Tecnologia utiliza sensores biométricos para monitorar emoções e reacende debate sobre inovação, relacionamentos e privacidade
Por: Redação MVE
Uma invenção inusitada criada no Japão voltou a chamar atenção da internet e gerou milhares de comentários nas redes sociais. Trata-se de um sutiã equipado com tecnologia capaz de identificar alterações emocionais e fisiológicas da usuária, sendo apresentado como uma peça que só se abre quando detecta sinais associados ao chamado “amor verdadeiro”.
A proposta mistura moda, tecnologia e comportamento humano. O conceito utiliza sensores biométricos capazes de monitorar informações como frequência cardíaca e padrões fisiológicos para interpretar estados emocionais específicos. Dependendo dos parâmetros identificados pelo sistema, o mecanismo libera automaticamente o fecho da peça.
A ideia não é totalmente nova. Em 2014, a fabricante japonesa de lingerie Ravijour apresentou um protótipo semelhante que monitorava os batimentos cardíacos da usuária por meio de sensores conectados a um aplicativo via Bluetooth. O sistema analisava os dados fisiológicos e destravava o fecho apenas quando identificava níveis considerados compatíveis com forte excitação emocional ou desejo.
Agora, uma nova versão do conceito voltou a ganhar repercussão internacional após um estudante e inventor japonês apresentar um protótipo baseado em biometria. O modelo utiliza reconhecimento digital para liberar a abertura da peça apenas para uma pessoa previamente autorizada, gerando debates sobre privacidade, autonomia e os limites da tecnologia aplicada à vida pessoal.

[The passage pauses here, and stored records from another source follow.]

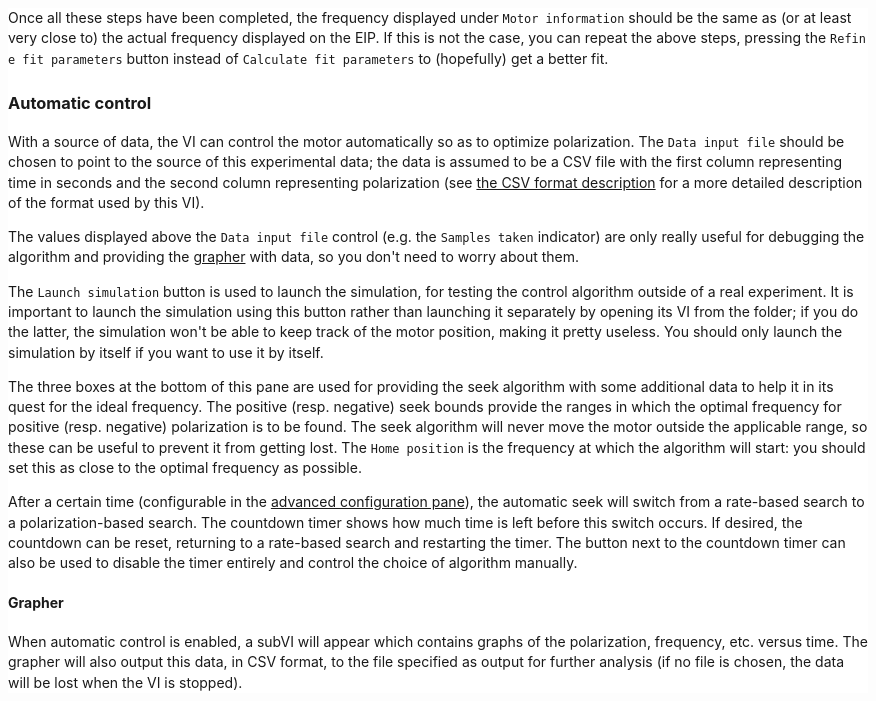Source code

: Once all these steps have been completed, the frequency displayed
under `Motor information` should be the same as (or at least very
close to) the actual frequency displayed on the EIP. If this is not
the case, you can repeat the above steps, pressing the `Refine fit
parameters` button instead of `Calculate fit parameters` to
(hopefully) get a better fit.

### Automatic control <a name="automatic-mode"></a>

With a source of data, the VI can control the motor automatically so
as to optimize polarization. The `Data input file` should be chosen to
point to the source of this experimental data; the data is assumed to
be a CSV file with the first column representing time in seconds and
the second column representing polarization (see [the CSV format
description](#csv-format) for a more detailed description of the
format used by this VI).

The values displayed above the `Data input file` control (e.g. the
`Samples taken` indicator) are only really useful for debugging the
algorithm and providing the [grapher](#grapher) with data, so you
don't need to worry about them.

The `Launch simulation` button is used to launch the simulation, for
testing the control algorithm outside of a real experiment. It is
important to launch the simulation using this button rather than
launching it separately by opening its VI from the folder; if you do
the latter, the simulation won't be able to keep track of the motor
position, making it pretty useless. You should only launch the
simulation by itself if you want to use it by itself.

The three boxes at the bottom of this pane are used for providing the
seek algorithm with some additional data to help it in its quest for
the ideal frequency. The positive (resp. negative) seek bounds provide
the ranges in which the optimal frequency for positive
(resp. negative) polarization is to be found. The seek algorithm will
never move the motor outside the applicable range, so these can be
useful to prevent it from getting lost. The `Home position` is the
frequency at which the algorithm will start: you should set this as
close to the optimal frequency as possible.

After a certain time (configurable in the [advanced configuration
pane](#advanced-config)), the automatic seek will switch from a rate-based
search to a polarization-based search. The countdown timer shows how much
time is left before this switch occurs. If desired, the countdown can be
reset, returning to a rate-based search and restarting the timer. The button
next to the countdown timer can also be used to disable the timer entirely
and control the choice of algorithm manually.

#### Grapher <a name="grapher"></a>

When automatic control is enabled, a subVI will appear which contains
graphs of the polarization, frequency, etc. versus time. The grapher
will also output this data, in CSV format, to the file specified as
output for further analysis (if no file is chosen, the data will be
lost when the VI is stopped).
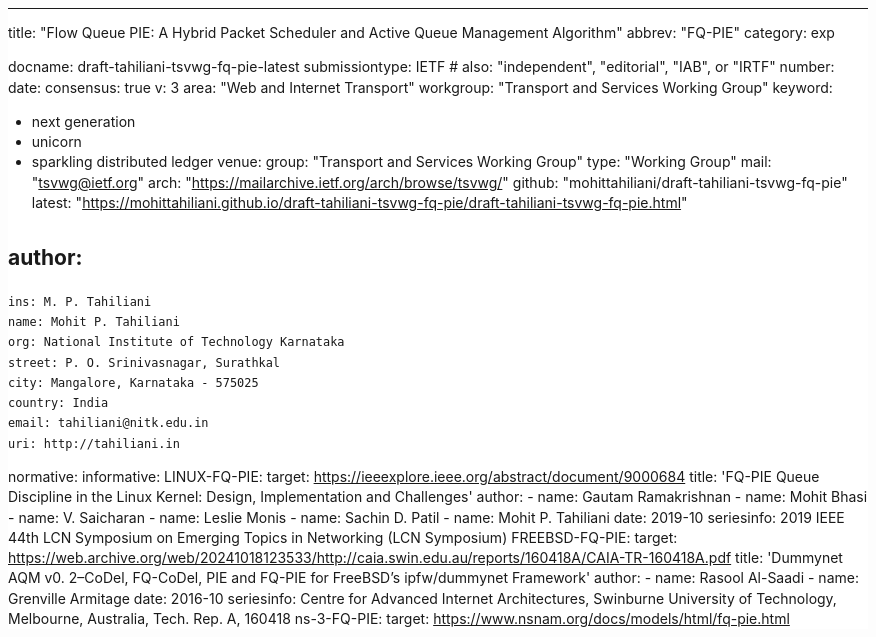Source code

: ---
title: "Flow Queue PIE: A Hybrid Packet Scheduler and Active Queue Management Algorithm"
abbrev: "FQ-PIE"
category: exp

docname: draft-tahiliani-tsvwg-fq-pie-latest
submissiontype: IETF  # also: "independent", "editorial", "IAB", or "IRTF"
number:
date:
consensus: true
v: 3
area: "Web and Internet Transport"
workgroup: "Transport and Services Working Group"
keyword:
 - next generation
 - unicorn
 - sparkling distributed ledger
venue:
  group: "Transport and Services Working Group"
  type: "Working Group"
  mail: "tsvwg@ietf.org"
  arch: "https://mailarchive.ietf.org/arch/browse/tsvwg/"
  github: "mohittahiliani/draft-tahiliani-tsvwg-fq-pie"
  latest: "https://mohittahiliani.github.io/draft-tahiliani-tsvwg-fq-pie/draft-tahiliani-tsvwg-fq-pie.html"

author:
 -
    ins: M. P. Tahiliani
    name: Mohit P. Tahiliani
    org: National Institute of Technology Karnataka
    street: P. O. Srinivasnagar, Surathkal
    city: Mangalore, Karnataka - 575025
    country: India
    email: tahiliani@nitk.edu.in
    uri: http://tahiliani.in

normative:
informative:
  LINUX-FQ-PIE:
    target: https://ieeexplore.ieee.org/abstract/document/9000684
    title: 'FQ-PIE Queue Discipline in the Linux Kernel: Design, Implementation and Challenges'
    author:
    - name: Gautam Ramakrishnan
    - name: Mohit Bhasi
    - name: V. Saicharan
    - name: Leslie Monis
    - name: Sachin D. Patil
    - name: Mohit P. Tahiliani
    date: 2019-10
    seriesinfo:
      2019 IEEE 44th LCN Symposium on Emerging Topics in Networking (LCN Symposium)
  FREEBSD-FQ-PIE:
    target: https://web.archive.org/web/20241018123533/http://caia.swin.edu.au/reports/160418A/CAIA-TR-160418A.pdf
    title: 'Dummynet AQM v0. 2–CoDel, FQ-CoDel, PIE and FQ-PIE for FreeBSD’s ipfw/dummynet Framework'
    author:
    - name: Rasool Al-Saadi
    - name: Grenville Armitage
    date: 2016-10
    seriesinfo:
      Centre for Advanced Internet Architectures, Swinburne University of Technology, Melbourne, Australia, Tech. Rep. A, 160418
  ns-3-FQ-PIE:
    target: https://www.nsnam.org/docs/models/html/fq-pie.html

Tecnologia divide opiniões
Como costuma acontecer com invenções que misturam tecnologia e relacionamentos, as reações foram variadas. Enquanto alguns internautas enxergaram a criação como uma curiosidade divertida e até romântica, outros questionaram a utilidade prática do produto e levantaram preocupações relacionadas à segurança e ao controle sobre decisões pessoais.
Especialistas em comportamento observam que produtos desse tipo costumam ganhar repercussão justamente por explorar temas universais como amor, confiança, intimidade e tecnologia. Mesmo quando não chegam ao mercado em larga escala, acabam provocando discussões sobre o futuro da interação entre seres humanos e dispositivos inteligentes.
Nova funcionalidade?
Para uma especialista em sexualidade humana que acompanhou o experimento, o sutiã era, até então, uma peça de roupa para ser removida. Mas, agora, se torna um instrumento para testar o amor verdadeiro.
“Quando nos apaixonamos, sentimos uma onda instantânea de emoção – uma sensação diferente de qualquer outra que experienciamos na vida”, revela. “Acredito que este sutiã se tornará um amigo das mulheres em todo o mundo”, conclui.

Produto pode nunca chegar às lojas
No caso mais recente, o próprio criador esclareceu que o projeto foi desenvolvido como uma prova de conceito e uma experiência criativa, sem planos imediatos de comercialização. Segundo ele, o objetivo era provocar reflexão e mostrar como tecnologias biométricas podem ser aplicadas em situações inesperadas do cotidiano.
Já o modelo criado pela Ravijour também nunca foi colocado à venda, sendo utilizado principalmente como uma ação promocional para marcar o aniversário da marca.
Mesmo sem previsão de chegar ao mercado, a invenção mostra como a combinação entre inteligência artificial, sensores biométricos e dispositivos conectados continua expandindo fronteiras e alimentando debates sobre até onde a tecnologia poderá influenciar as relações humanas no futuro.